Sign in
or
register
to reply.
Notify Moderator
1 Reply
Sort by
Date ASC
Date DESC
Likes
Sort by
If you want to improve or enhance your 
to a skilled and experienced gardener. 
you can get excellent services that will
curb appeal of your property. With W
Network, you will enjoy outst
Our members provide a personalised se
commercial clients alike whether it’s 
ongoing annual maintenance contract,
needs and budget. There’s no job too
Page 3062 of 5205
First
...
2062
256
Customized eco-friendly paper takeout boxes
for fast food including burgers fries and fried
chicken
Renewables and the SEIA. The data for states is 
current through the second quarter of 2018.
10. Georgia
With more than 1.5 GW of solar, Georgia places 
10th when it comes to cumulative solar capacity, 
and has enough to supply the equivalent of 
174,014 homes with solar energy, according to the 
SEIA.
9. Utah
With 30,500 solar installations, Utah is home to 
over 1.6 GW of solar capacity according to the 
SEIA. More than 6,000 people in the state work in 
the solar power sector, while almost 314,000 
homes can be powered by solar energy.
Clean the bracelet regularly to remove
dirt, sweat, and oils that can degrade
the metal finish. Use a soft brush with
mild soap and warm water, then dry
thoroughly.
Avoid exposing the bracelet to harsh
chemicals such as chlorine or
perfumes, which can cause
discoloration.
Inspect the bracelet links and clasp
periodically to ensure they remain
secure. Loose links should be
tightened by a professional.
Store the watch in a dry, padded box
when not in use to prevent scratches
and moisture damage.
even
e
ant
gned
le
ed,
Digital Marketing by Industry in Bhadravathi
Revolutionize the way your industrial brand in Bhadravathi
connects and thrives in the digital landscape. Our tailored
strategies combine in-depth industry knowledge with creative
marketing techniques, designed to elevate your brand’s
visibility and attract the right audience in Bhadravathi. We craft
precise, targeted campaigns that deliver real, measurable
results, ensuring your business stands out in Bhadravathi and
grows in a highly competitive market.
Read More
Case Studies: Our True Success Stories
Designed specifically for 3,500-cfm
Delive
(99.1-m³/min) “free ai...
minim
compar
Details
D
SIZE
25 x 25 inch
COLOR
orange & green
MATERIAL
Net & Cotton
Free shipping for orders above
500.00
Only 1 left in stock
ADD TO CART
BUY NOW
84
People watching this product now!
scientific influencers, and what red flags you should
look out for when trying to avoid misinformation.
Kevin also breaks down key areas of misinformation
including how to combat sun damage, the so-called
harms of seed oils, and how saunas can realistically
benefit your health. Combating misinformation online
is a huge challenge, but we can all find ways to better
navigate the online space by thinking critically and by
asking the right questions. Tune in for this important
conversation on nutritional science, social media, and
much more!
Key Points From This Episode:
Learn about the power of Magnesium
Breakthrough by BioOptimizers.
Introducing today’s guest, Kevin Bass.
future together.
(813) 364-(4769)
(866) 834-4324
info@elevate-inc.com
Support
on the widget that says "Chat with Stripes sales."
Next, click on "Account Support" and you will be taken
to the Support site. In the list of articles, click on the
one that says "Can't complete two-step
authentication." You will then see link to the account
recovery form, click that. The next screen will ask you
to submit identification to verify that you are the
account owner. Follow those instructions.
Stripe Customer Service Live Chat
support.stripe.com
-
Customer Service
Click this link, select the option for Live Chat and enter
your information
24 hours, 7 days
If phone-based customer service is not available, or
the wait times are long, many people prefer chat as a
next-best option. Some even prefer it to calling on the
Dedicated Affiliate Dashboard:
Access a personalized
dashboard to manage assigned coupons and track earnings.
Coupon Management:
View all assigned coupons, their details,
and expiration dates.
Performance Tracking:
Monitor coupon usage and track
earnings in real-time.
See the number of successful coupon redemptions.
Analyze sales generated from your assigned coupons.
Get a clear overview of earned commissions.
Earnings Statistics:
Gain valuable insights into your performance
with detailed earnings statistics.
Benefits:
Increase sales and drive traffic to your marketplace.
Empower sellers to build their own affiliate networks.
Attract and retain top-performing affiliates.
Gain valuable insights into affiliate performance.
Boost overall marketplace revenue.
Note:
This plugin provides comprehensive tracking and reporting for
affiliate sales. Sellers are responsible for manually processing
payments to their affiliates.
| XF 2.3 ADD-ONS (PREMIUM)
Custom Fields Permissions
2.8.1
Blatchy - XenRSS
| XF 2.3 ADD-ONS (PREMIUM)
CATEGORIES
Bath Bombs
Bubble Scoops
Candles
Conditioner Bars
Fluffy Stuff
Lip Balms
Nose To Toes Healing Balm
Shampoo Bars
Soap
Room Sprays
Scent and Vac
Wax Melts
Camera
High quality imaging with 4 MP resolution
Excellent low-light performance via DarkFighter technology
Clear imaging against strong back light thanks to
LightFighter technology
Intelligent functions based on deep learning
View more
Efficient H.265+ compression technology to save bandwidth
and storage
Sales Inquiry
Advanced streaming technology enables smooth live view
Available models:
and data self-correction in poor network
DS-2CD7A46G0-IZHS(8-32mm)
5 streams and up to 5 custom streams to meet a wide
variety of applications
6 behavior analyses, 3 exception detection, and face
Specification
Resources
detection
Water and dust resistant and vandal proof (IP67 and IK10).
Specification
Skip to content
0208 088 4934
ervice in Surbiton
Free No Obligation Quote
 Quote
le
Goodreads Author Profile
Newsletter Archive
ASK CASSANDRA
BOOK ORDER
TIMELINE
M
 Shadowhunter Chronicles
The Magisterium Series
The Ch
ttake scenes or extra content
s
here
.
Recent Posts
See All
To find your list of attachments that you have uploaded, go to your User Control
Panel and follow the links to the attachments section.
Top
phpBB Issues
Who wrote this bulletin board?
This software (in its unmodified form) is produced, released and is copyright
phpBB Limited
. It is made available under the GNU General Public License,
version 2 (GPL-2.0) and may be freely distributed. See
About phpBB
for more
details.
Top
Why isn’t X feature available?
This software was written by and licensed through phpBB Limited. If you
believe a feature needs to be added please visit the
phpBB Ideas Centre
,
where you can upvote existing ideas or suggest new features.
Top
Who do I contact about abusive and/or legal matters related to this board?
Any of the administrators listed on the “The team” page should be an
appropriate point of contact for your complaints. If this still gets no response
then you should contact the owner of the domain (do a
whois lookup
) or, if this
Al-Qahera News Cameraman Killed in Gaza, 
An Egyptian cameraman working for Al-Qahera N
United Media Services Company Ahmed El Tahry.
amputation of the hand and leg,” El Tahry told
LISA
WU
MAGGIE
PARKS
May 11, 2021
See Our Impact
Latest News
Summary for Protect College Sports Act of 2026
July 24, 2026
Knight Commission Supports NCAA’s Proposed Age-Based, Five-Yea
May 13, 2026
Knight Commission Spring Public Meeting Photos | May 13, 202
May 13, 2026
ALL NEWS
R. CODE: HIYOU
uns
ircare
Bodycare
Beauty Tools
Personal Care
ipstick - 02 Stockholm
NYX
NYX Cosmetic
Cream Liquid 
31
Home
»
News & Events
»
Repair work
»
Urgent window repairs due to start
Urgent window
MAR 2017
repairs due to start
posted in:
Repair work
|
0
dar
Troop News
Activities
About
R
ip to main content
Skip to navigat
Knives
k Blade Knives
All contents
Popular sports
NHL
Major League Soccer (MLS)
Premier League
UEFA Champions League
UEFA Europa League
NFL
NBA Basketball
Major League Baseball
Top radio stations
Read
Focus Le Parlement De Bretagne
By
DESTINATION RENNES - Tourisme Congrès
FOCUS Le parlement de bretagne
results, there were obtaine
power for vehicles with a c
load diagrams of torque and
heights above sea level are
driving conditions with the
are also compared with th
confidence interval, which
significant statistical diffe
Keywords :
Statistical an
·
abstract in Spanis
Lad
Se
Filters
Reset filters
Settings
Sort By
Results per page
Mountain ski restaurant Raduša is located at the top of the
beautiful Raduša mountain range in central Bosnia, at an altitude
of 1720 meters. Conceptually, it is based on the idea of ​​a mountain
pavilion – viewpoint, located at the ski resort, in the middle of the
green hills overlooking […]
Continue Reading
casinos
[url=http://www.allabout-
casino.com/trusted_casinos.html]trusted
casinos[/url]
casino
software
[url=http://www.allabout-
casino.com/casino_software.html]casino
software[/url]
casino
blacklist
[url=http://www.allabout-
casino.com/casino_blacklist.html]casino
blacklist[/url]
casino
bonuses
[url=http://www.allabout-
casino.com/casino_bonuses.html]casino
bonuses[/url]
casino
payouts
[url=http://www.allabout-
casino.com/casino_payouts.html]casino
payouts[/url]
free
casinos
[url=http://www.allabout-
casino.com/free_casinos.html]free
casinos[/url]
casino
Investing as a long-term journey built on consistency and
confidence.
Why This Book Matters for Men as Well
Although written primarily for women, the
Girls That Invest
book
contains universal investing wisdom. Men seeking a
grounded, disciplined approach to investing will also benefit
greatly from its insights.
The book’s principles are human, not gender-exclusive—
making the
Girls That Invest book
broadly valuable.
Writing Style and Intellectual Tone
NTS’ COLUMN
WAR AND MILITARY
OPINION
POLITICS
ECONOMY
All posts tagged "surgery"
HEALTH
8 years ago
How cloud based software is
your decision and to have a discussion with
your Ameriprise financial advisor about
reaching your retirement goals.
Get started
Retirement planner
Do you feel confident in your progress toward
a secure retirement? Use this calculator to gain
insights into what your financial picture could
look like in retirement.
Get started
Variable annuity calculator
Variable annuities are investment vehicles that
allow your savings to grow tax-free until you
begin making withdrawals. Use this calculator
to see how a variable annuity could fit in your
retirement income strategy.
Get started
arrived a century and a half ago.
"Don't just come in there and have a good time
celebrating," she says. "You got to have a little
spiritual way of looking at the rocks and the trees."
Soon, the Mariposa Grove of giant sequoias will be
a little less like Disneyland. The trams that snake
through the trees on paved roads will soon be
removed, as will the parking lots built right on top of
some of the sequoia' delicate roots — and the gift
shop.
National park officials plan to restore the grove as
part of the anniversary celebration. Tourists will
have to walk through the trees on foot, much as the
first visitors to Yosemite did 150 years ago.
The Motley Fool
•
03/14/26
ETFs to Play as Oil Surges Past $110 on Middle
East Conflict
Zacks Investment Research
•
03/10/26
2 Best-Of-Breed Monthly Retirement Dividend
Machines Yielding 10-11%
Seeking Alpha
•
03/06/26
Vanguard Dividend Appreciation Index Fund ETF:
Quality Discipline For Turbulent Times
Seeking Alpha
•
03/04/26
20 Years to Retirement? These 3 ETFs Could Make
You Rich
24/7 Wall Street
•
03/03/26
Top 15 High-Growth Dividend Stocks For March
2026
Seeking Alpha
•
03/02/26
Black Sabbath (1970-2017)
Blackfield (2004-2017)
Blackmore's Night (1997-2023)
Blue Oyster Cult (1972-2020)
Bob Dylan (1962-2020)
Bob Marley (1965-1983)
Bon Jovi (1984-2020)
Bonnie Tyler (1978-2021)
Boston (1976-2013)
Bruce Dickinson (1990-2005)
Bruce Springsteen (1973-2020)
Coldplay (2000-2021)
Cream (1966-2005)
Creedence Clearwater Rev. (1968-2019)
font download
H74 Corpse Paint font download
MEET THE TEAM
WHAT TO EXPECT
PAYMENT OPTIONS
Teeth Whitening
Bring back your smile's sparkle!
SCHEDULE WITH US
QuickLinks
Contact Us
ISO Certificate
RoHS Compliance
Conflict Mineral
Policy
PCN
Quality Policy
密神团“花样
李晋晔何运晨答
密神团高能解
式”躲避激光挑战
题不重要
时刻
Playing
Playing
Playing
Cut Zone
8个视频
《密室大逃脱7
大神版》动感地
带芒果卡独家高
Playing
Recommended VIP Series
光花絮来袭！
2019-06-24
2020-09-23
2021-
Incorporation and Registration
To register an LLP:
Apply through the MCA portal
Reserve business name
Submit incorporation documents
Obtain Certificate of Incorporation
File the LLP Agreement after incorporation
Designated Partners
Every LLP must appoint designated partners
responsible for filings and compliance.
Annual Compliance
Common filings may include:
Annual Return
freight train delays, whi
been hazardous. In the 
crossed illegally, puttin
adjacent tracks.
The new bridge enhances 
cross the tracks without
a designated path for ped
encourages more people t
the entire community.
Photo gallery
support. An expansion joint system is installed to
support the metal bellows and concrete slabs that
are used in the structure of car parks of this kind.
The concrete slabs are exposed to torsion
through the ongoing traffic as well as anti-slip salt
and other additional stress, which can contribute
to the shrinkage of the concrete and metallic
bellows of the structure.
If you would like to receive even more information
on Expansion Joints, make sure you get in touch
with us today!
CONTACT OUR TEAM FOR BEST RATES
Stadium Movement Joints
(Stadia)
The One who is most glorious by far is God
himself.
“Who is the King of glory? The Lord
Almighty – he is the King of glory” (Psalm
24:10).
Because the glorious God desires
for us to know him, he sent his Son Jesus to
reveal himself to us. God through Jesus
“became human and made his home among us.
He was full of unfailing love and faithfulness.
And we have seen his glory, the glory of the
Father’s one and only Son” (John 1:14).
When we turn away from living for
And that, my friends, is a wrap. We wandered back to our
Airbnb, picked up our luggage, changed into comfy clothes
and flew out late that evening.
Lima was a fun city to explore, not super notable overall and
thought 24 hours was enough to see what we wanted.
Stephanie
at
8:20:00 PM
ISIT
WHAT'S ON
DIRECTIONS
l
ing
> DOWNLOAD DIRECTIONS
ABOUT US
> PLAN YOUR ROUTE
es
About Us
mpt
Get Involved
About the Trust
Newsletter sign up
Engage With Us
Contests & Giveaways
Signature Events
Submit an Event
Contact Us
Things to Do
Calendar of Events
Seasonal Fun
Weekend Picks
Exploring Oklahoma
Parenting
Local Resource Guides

┄┄┄┄┄┄┄┄┄┄┄┄┄┄┄┄┄┄┄┄

* **ASSIGNMENT**: Line count for "including": count the lines in the records above that contain this word, and write only the number.

* **ANSWER TO THIS TASK**: 2